■ PROBLEM TO SOLVE: With every picture left out, restate the listing below exactly as written.

■ AVAILABLE DATA:
#####

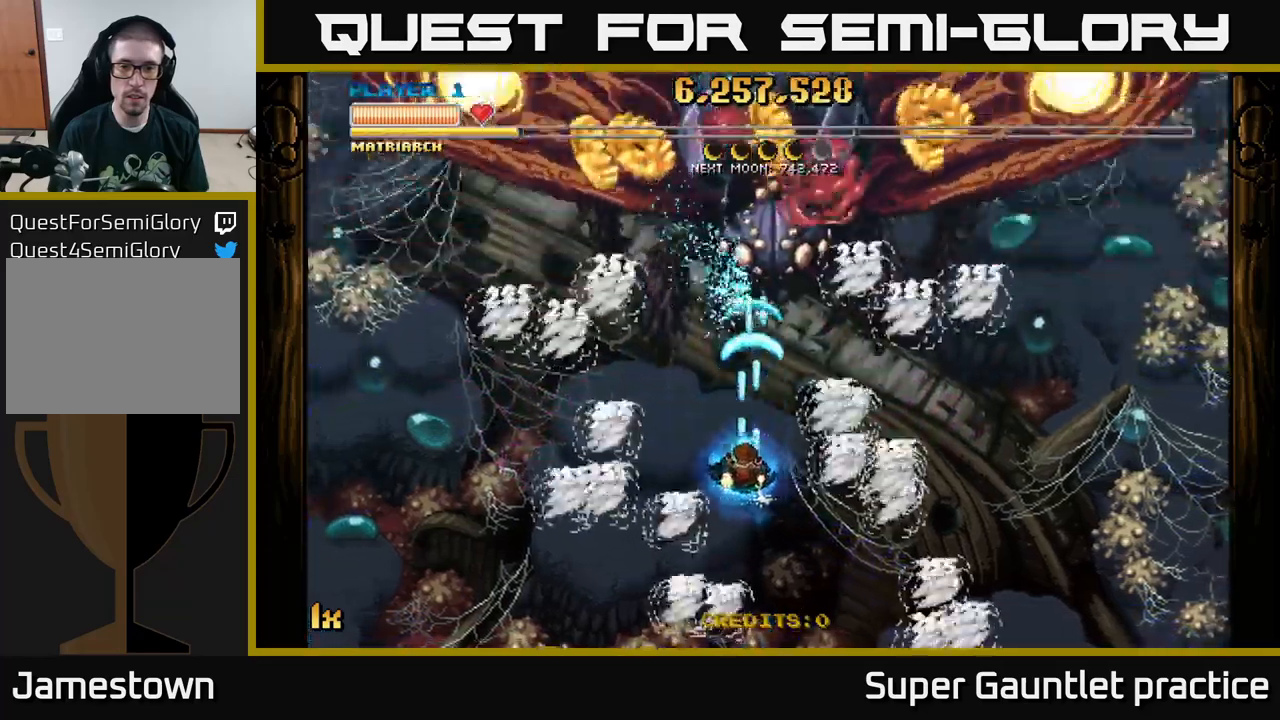
{"buttons": ["A"], "left_stick": "down", "events": [[17, "left_stick", "up-left"], [150, "left_stick", "up-right"], [250, "left_stick", "down-right"], [333, "left_stick", "down"]]}
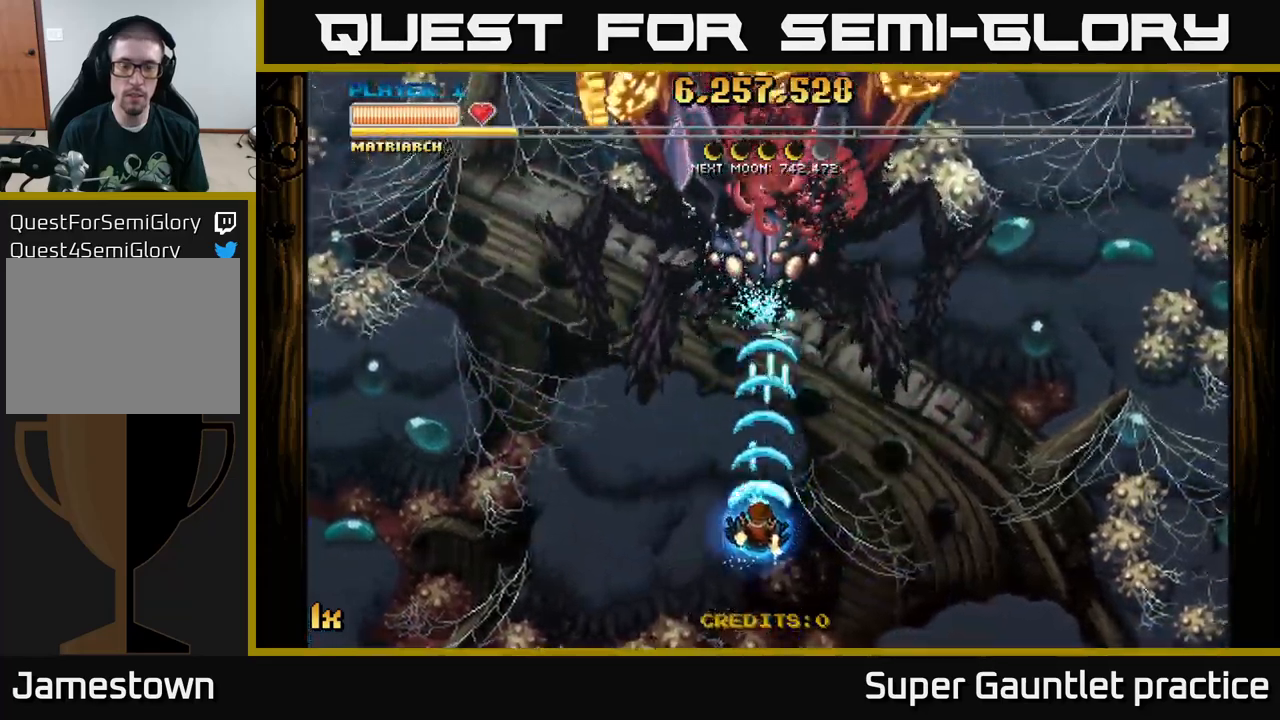
{"buttons": ["A"], "left_stick": "down-left", "events": [[217, "left_stick", "up-left"], [500, "left_stick", "down-left"]]}
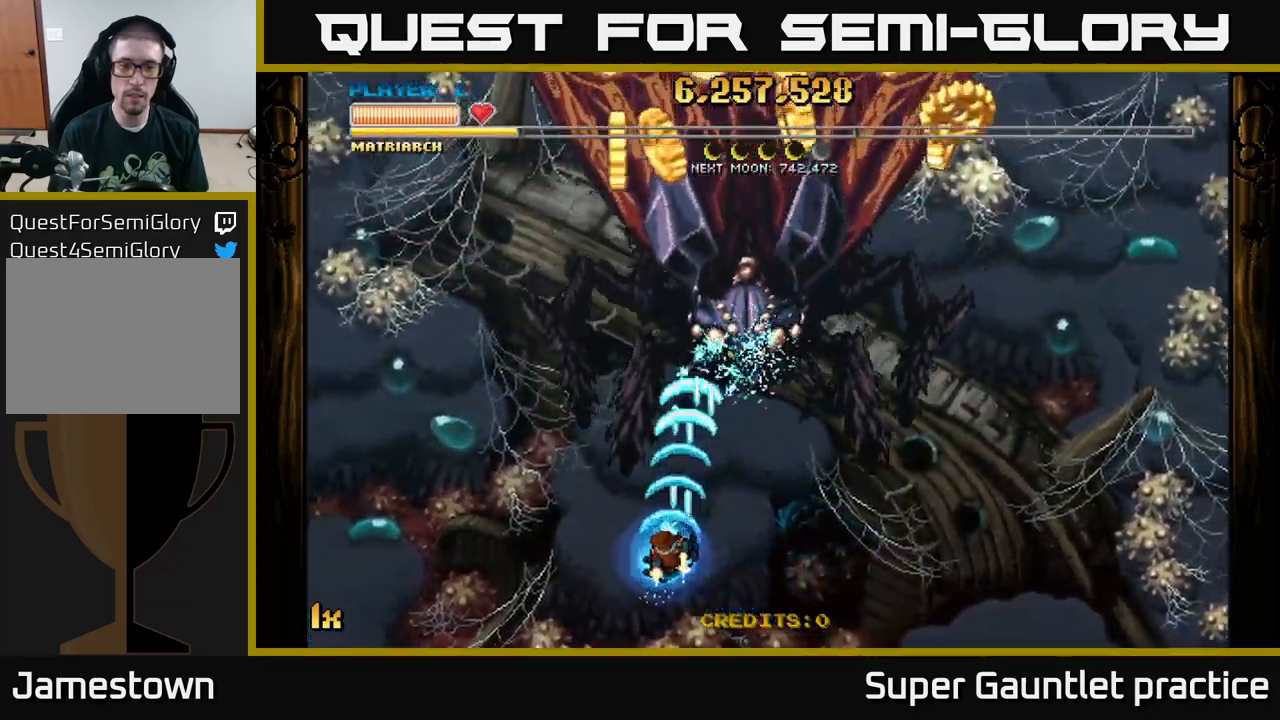
{"buttons": ["A"], "left_stick": "up-left", "events": [[117, "left_stick", "down-right"], [267, "left_stick", "up-right"], [367, "left_stick", "up-left"]]}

#####

■ ANSWER BOX:
{"buttons": ["A"], "left_stick": "down", "events": [[17, "left_stick", "up-left"], [150, "left_stick", "up-right"], [250, "left_stick", "down-right"], [333, "left_stick", "down"]]}
{"buttons": ["A"], "left_stick": "down-left", "events": [[217, "left_stick", "up-left"], [500, "left_stick", "down-left"]]}
{"buttons": ["A"], "left_stick": "up-left", "events": [[117, "left_stick", "down-right"], [267, "left_stick", "up-right"], [367, "left_stick", "up-left"]]}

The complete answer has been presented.